If you’ve been following the Bristol-Myers Squibb Foundation, then you’ll know that lately the Foundation has been investing in the mental health needs of returning veterans— in a big way. Recent grants in this area include $600,000 to benefit the Mental Health Association of New York, and $700,000 for Suicide Prevention International— big chunks of money, especially when you consider that BMSF gives away less than $30 million per year, and it has active programs in global health, diabetes, public health, and other areas.
Now, BMSF is reinforcing this newfound interest by announcing more than $4.4 million in new grants, all targeting veterans’ mental health needs. "Hundreds of thousands of veterans struggle with the challenges of re-integration— unemployment and marital stress, as well as PTSD and traumatic brain injury," said Bristol-Myers Squibb Foundation president John Damonti. "The Foundation's commitment to its partners will not only implement novel models of support for veterans and their families, but also provide much-needed evidence from scientific evaluations to help influence informed decisions for policy change."
To that end, BMSF’s giving includes science-y mental-health research initiatives, job training, veterans education, and supporting organizations involved in handling legal affairs for returning vets. Almost $700,000 is going toward the New York Legal Assistance Group and the Connecticut Veterans Legal Clinic, two organizations partnering with the Department of Veterans Affairs to give vets easy access to legal advice.
The Minnesota Veterans Medical Research and Education Foundation will receive $601,597 over two years to establish a pastoral counseling program to address “moral injury”— the killing or wounding of others— in post-combat life. Other funded initiatives are primarily mental health-based, including $967,790 to Points of Light, the National Council for Behavioral Health, and Massachusetts General Hospital to partner with Outside the Wire on its Theater of War performances for military and civilian audiences in twenty-five U.S. cities. And the Medical Center Department of Behavioral Sciences at Rush University received $175,000 to complete an efficacy trial of its mental health services and recruit and enroll additional veterans into the program.
BMSF’s giving in this area is interesting not just because it involvces significant sums of money, but because it’s rare to find a foundation so thoroughly covering such a niche cause as veterans’ affairs. Most foundations are dabblers— a little of this, a little of that. Maybe they like brain cancer but don’t fund post-treatment rehabilitation; maybe they fund diabetes research but not Type 2 diabetes research. BMSF’s veterans’ affairs giving is covering it all— post-combat integration, job skills, brain injury, and more. Makes us wonder what they’ll turn to next.

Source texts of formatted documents
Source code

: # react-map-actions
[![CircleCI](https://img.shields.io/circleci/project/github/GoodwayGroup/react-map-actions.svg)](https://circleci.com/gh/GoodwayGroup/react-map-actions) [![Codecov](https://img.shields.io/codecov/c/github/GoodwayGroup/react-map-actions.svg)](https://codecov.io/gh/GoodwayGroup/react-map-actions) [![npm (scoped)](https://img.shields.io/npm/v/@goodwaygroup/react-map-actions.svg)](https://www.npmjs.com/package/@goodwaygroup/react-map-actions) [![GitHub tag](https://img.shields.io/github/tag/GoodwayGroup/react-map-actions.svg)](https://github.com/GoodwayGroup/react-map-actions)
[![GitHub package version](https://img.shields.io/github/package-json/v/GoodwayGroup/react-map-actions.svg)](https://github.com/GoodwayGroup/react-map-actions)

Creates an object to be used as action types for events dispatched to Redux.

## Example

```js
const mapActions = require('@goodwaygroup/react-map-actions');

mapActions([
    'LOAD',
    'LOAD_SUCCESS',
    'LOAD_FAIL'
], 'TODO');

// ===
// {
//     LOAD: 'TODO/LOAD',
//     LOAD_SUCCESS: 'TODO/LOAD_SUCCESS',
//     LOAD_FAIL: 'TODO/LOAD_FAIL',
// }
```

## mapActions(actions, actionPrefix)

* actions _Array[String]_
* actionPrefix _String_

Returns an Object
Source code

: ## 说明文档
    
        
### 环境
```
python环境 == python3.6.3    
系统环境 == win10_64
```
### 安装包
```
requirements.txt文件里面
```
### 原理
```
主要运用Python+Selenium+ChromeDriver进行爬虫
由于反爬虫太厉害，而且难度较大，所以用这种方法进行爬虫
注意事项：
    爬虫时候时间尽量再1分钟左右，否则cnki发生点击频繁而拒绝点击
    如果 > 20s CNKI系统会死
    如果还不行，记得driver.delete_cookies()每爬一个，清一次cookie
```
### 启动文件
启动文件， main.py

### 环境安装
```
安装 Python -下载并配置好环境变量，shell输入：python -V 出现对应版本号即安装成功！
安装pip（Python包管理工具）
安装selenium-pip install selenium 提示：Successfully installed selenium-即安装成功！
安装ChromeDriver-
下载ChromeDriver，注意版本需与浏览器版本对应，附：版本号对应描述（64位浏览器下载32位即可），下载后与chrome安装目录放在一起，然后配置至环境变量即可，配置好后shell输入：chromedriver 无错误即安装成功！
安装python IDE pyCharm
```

● Study questions:
a - Rewrite the paragraph of the grants article that begins "The Minnesota Veterans Medical Research" as a bulleted list, one bullet per grant, keeping each recipient, amount and purpose.
b - In the grants article, John Damonti's quoted statement names the challenges of re-integration that veterans struggle with. List every one of them.

● Written responses:
a -
- Minnesota Veterans Medical Research and Education Foundation: $601,597 over two years to establish a pastoral counseling program that addresses "moral injury," the killing or wounding of others, in post-combat life.
- Points of Light, the National Council for Behavioral Health and Massachusetts General Hospital: $967,790 to partner with Outside the Wire on its Theater of War performances for military and civilian audiences in twenty-five U.S. cities.
- Medical Center Department of Behavioral Sciences at Rush University: $175,000 to complete an efficacy trial of its mental health services and to recruit and enroll additional veterans into the program.

b -
- Unemployment
- Marital stress
- PTSD
- Traumatic brain injury